### What you have to do:
Work out how many lines of the material below contain the word "Iqbal", then write that number alone.
= = = = = = =
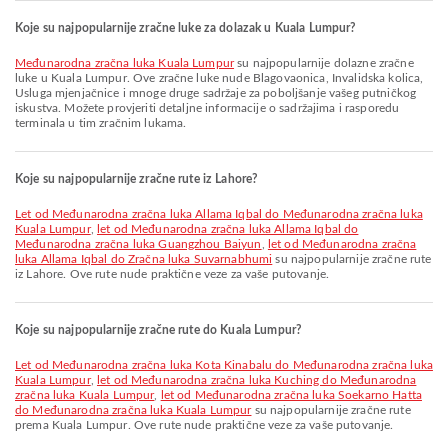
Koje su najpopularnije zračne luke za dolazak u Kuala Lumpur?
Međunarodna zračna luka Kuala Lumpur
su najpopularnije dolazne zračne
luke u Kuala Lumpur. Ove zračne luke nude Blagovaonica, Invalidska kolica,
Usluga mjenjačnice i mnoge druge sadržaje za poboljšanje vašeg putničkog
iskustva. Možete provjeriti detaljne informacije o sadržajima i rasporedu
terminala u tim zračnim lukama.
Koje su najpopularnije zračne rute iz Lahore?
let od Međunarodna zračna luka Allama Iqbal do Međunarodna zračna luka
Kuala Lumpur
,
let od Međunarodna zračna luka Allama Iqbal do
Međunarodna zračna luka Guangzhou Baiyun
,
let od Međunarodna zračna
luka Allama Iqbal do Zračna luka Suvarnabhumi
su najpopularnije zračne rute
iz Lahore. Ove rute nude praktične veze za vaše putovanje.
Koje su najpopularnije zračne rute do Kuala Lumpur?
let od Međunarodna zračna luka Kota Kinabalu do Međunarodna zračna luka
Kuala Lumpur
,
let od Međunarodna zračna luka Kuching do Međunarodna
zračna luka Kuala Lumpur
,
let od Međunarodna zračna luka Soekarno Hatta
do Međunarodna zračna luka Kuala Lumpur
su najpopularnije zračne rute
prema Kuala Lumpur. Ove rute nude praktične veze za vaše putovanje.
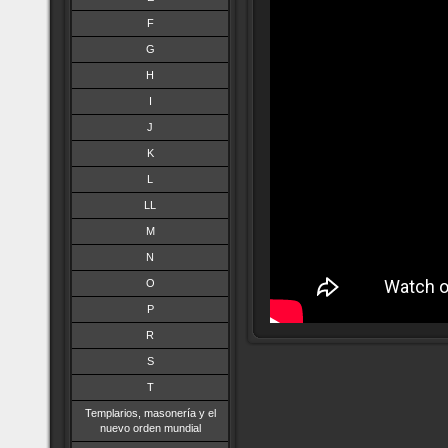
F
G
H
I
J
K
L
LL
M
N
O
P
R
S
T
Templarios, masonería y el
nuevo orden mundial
= = = = = = =
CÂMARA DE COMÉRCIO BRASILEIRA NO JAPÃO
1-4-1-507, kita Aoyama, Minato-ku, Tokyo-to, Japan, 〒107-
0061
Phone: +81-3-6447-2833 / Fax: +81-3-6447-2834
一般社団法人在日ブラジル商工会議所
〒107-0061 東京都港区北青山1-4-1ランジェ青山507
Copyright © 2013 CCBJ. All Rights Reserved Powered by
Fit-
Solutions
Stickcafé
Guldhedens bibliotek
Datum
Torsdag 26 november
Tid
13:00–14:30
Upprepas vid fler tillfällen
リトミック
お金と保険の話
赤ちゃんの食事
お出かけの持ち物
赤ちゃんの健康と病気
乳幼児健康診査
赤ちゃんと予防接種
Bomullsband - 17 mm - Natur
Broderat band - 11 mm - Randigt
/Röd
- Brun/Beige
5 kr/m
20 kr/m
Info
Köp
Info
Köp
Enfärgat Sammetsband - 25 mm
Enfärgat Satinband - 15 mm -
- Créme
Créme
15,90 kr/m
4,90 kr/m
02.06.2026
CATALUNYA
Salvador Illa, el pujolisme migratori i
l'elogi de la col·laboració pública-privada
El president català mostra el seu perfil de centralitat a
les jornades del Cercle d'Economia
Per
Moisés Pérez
= = = = = = =
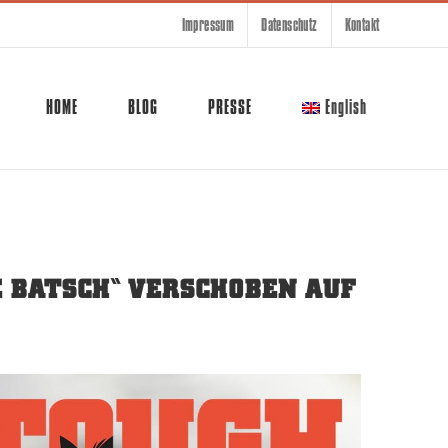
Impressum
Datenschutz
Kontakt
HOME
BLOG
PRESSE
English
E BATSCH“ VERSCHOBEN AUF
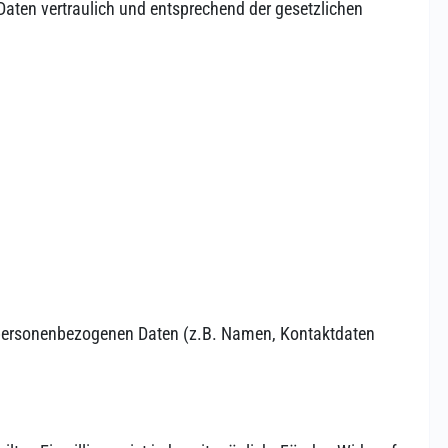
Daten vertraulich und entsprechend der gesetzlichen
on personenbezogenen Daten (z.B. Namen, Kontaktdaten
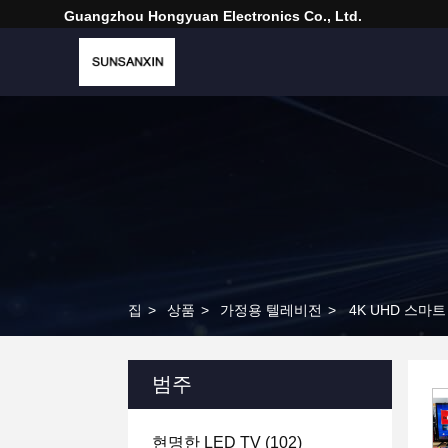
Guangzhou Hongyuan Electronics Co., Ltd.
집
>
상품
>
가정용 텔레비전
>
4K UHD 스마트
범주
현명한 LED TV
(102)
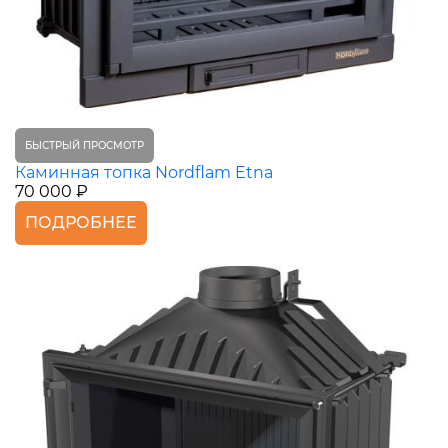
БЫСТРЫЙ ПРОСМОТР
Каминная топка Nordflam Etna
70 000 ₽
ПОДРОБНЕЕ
= = = = = = =
### Written response:
3